3 Responses to “Disconnected”

  1. Charles Worringham
    January 4th, 2009 15:05
    1

    A strange Christmas, indeed. Be reassured that even though your fellow Zimbabwean at the dinner table may not have heard of Jestina Mukoko, many people elsewhere now certainly do.

    The Sunday Independent is reporting (via Australia’s ABC news - http://www.abc.net.au/news/stories/2009/01/04/2458828.htm) that she may be being poisoned, as well as tortured, in Chikurubi Prison.

    I’ve tried calling the number for Chikurubi Prison without success (++ 263 4 496555), but on one occasion the number was busy so presumably there are people there to answer it - so others might try this number and urge that she and other detainees be properly treated.

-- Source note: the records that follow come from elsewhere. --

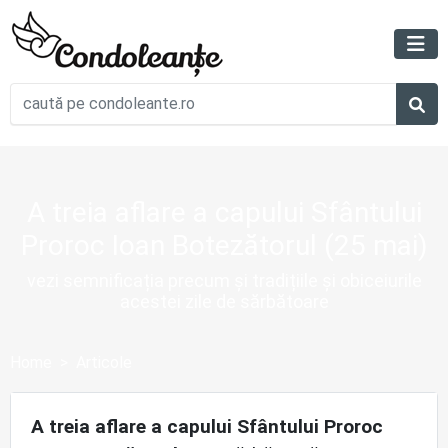
A treia aflare a capului Sfântului
Proroc Ioan Botezătorul (25 mai)
vezi semnificația precum și tradițiile și obiceiurile
acestei zile de sărbătoare
Home
Articole
A treia aflare a capului Sfântului Proroc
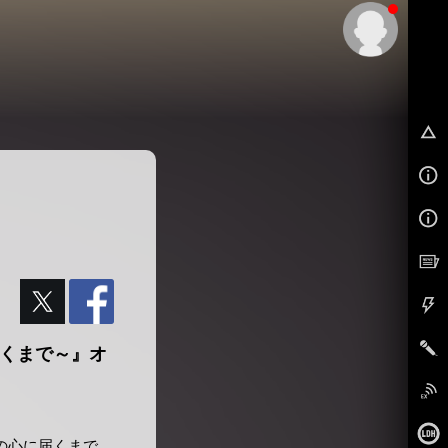
EX
の心に届くまで～』オ
あなたの心に届くまで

    Incidentally, I will e-mail ABC News and take them to task for their headline labelling Mukoko as “Zimbabwe Mugabe Plotter” - sloppy journalism.

  2. Galahad
    January 4th, 2009 18:44
    2

    The courage and patience so manifest by all Zimbabweans during Zimbabwe’s political nightmare demands the greatest admiration and respect.
    Zimbabwe is now in my view well into the end game and level heads are now really needed more than ever before. It it is understandable for one to become distracted by the throes of a dying regime. I hope that sight is not lost for a truly democratic and equitable future for a truly great and beautiful country

  3. Charles Worringham
    January 5th, 2009 12:04
    3

    At 11:50 am Monday, Harare time, I was surprised, after a number of attempts, to get through to the Chikurubi Prison number (++ 263 4 496 555). A female voice answered the phone, and when I asked to speak to the senior officer, she fetched a colleague who would not give his name. I gave my name and told him that I was an Australian citizen, who, like many others around the world, was extremely concerned about reports that Jestina Mukoko and other political detainees were being mistreated at Chikurubi. I urged that they all be treated properly and fairly. I requested that he pass on my message (which he laboriously wrote down) to other officers at Chikurubi, and to let them know that people around the world are watching events at Chikurubi prison very closely. I then thanked him for his time. It’s impossible to know if this will make the slightest difference - I trust and hope that it at least puts one member of the Chikurubi staff on notice that what happens there is under close scrutiny.

    Also, I’m pleased to say that the ABC corrected their misleading headline (see previous comment).